INSTRUCTIONS FOR THE TASK —
Note each line of the entries that includes "Shaw". Then copy those lines.

====== SUPPLIED DATA ======

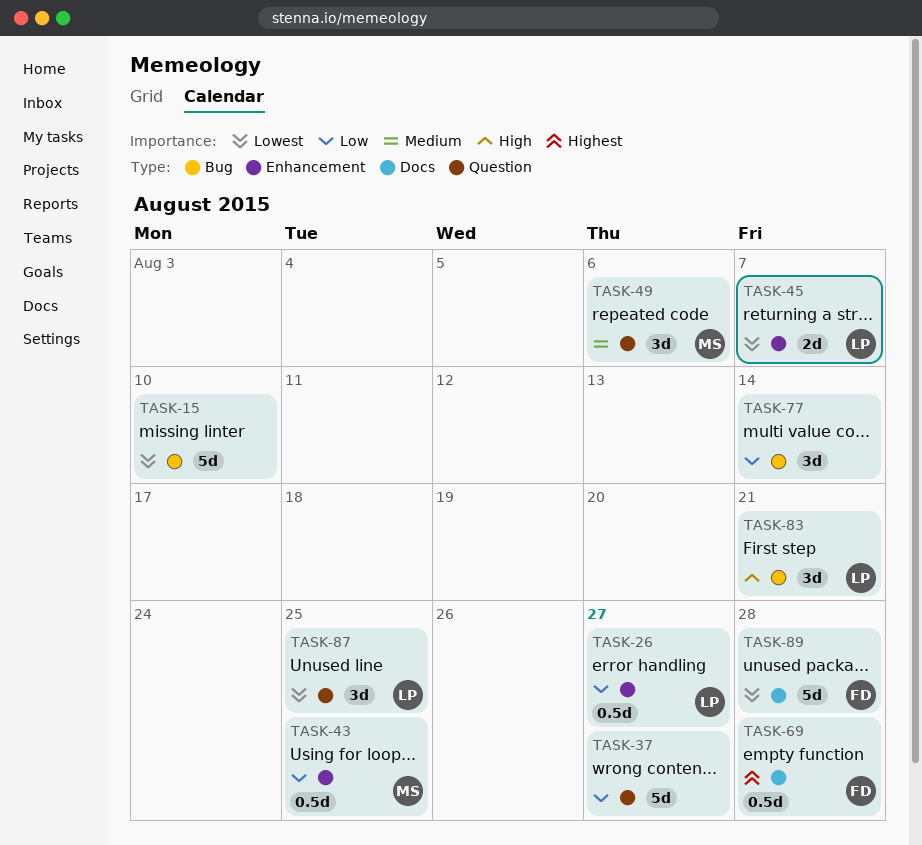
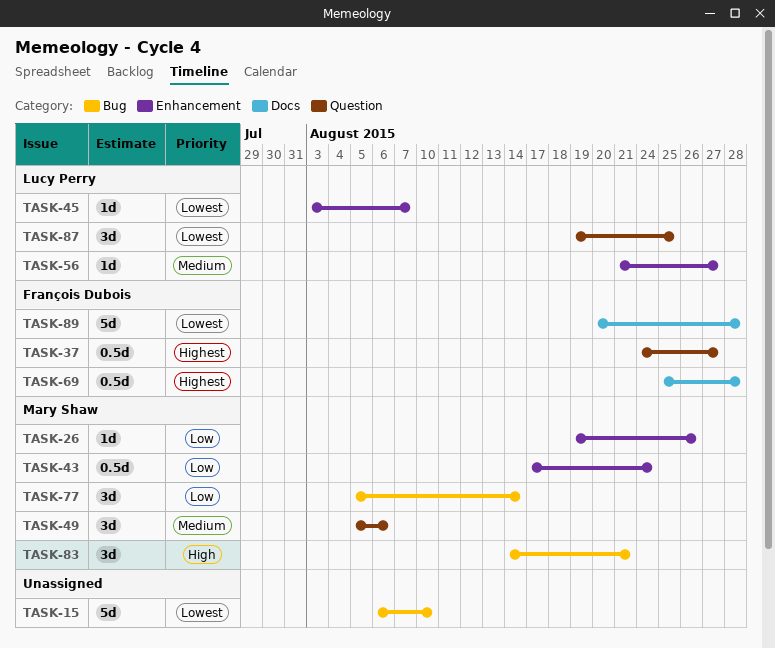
TASK-26, owner: Lucy Perry -> Mary Shaw
TASK-26, estimate: 0.5d -> 1d
TASK-26, due: Aug 27 -> Aug 26
TASK-37, owner: none -> François Dubois
TASK-37, priority: Low -> Highest
TASK-37, estimate: 5d -> 0.5d
TASK-43, due: Aug 25 -> Aug 24
TASK-45, estimate: 2d -> 1d
TASK-56: none -> present
TASK-77, owner: none -> Mary Shaw
TASK-83, owner: Lucy Perry -> Mary Shaw

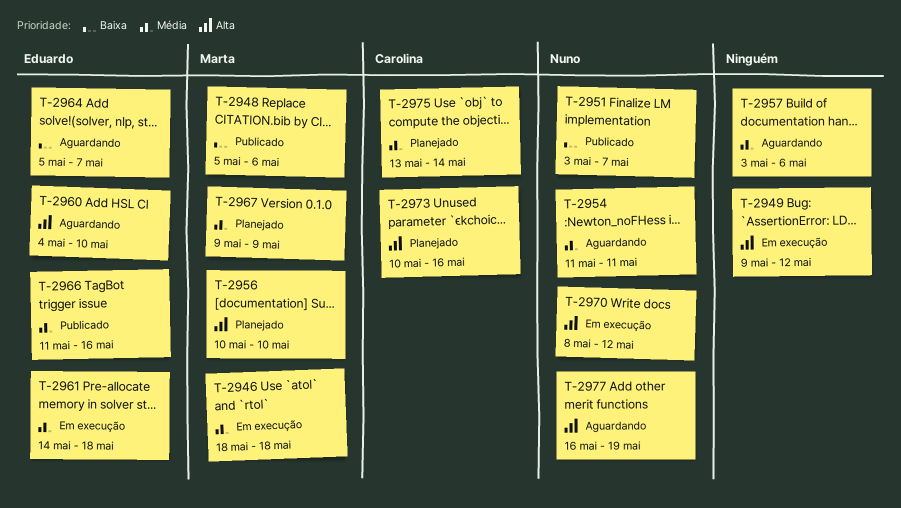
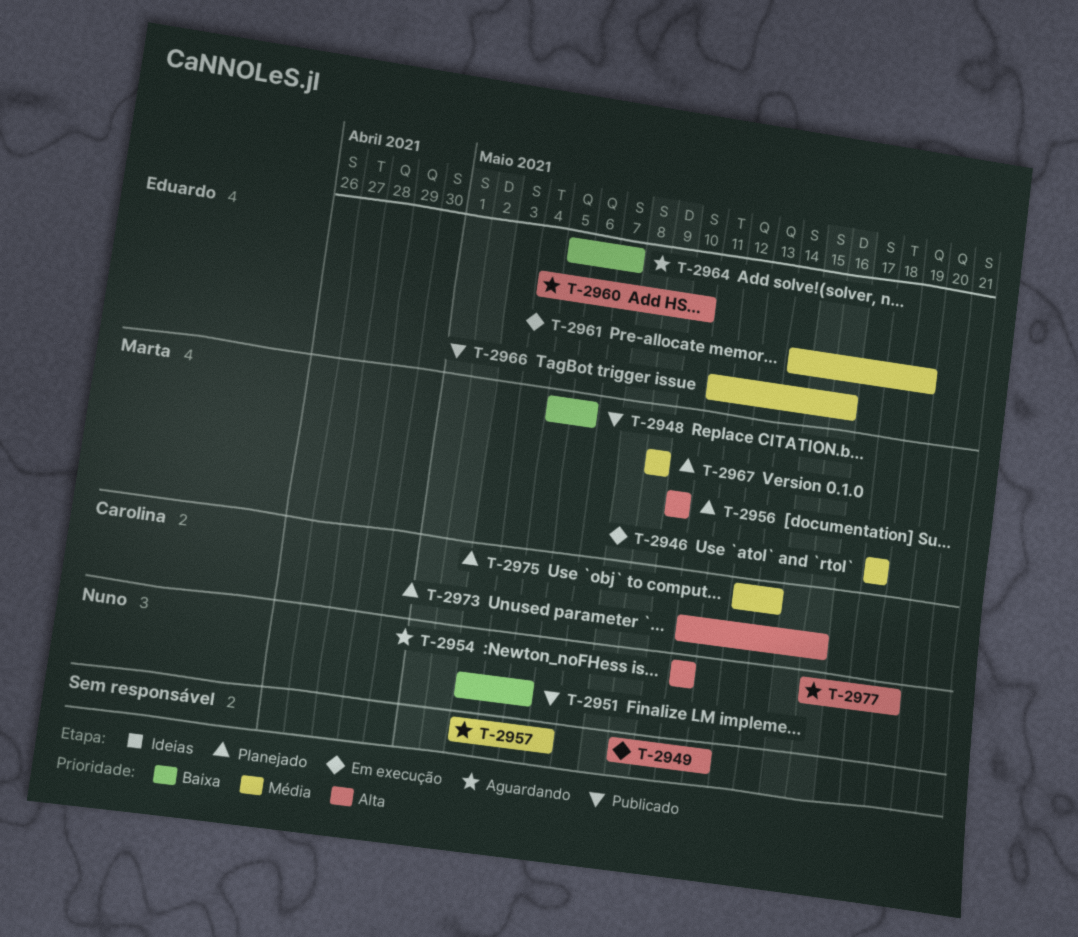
T-2951, due: May 7 -> May 5
T-2954, priority: Média -> Alta
T-2961, due: May 18 -> May 19
T-2970: present -> none
T-2973, start: May 10 -> May 11

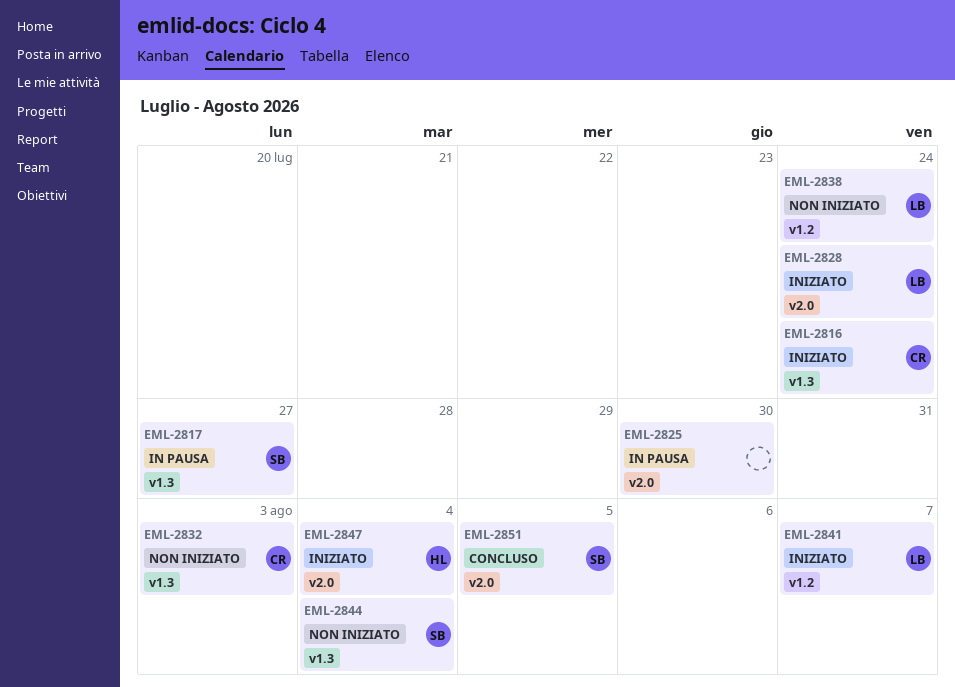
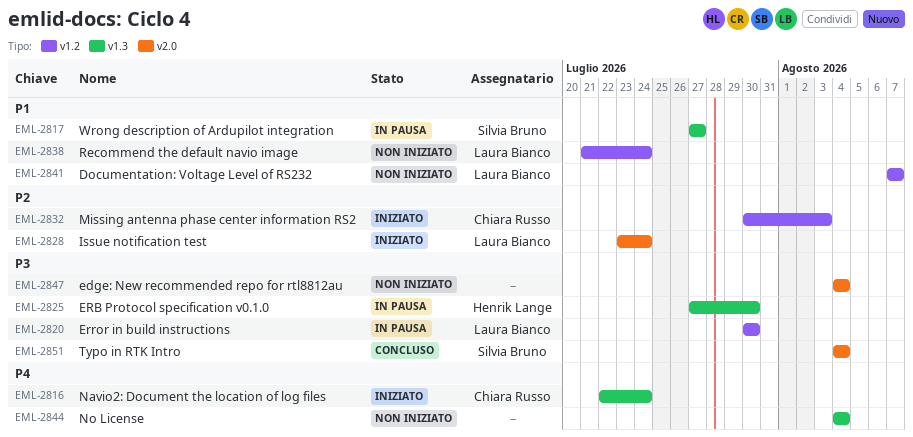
EML-2820: none -> present
EML-2825, owner: none -> Henrik Lange
EML-2825, label: v2.0 -> v1.3
EML-2832, status: Non iniziato -> Iniziato
EML-2832, label: v1.3 -> v1.2
EML-2841, status: Iniziato -> Non iniziato
EML-2844, owner: Silvia Bruno -> none
EML-2847, status: Iniziato -> Non iniziato
EML-2847, owner: Henrik Lange -> none
EML-2851, due: Aug 5 -> Aug 4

======

WORKED SOLUTION —
TASK-26, owner: Lucy Perry -> Mary Shaw
TASK-77, owner: none -> Mary Shaw
TASK-83, owner: Lucy Perry -> Mary Shaw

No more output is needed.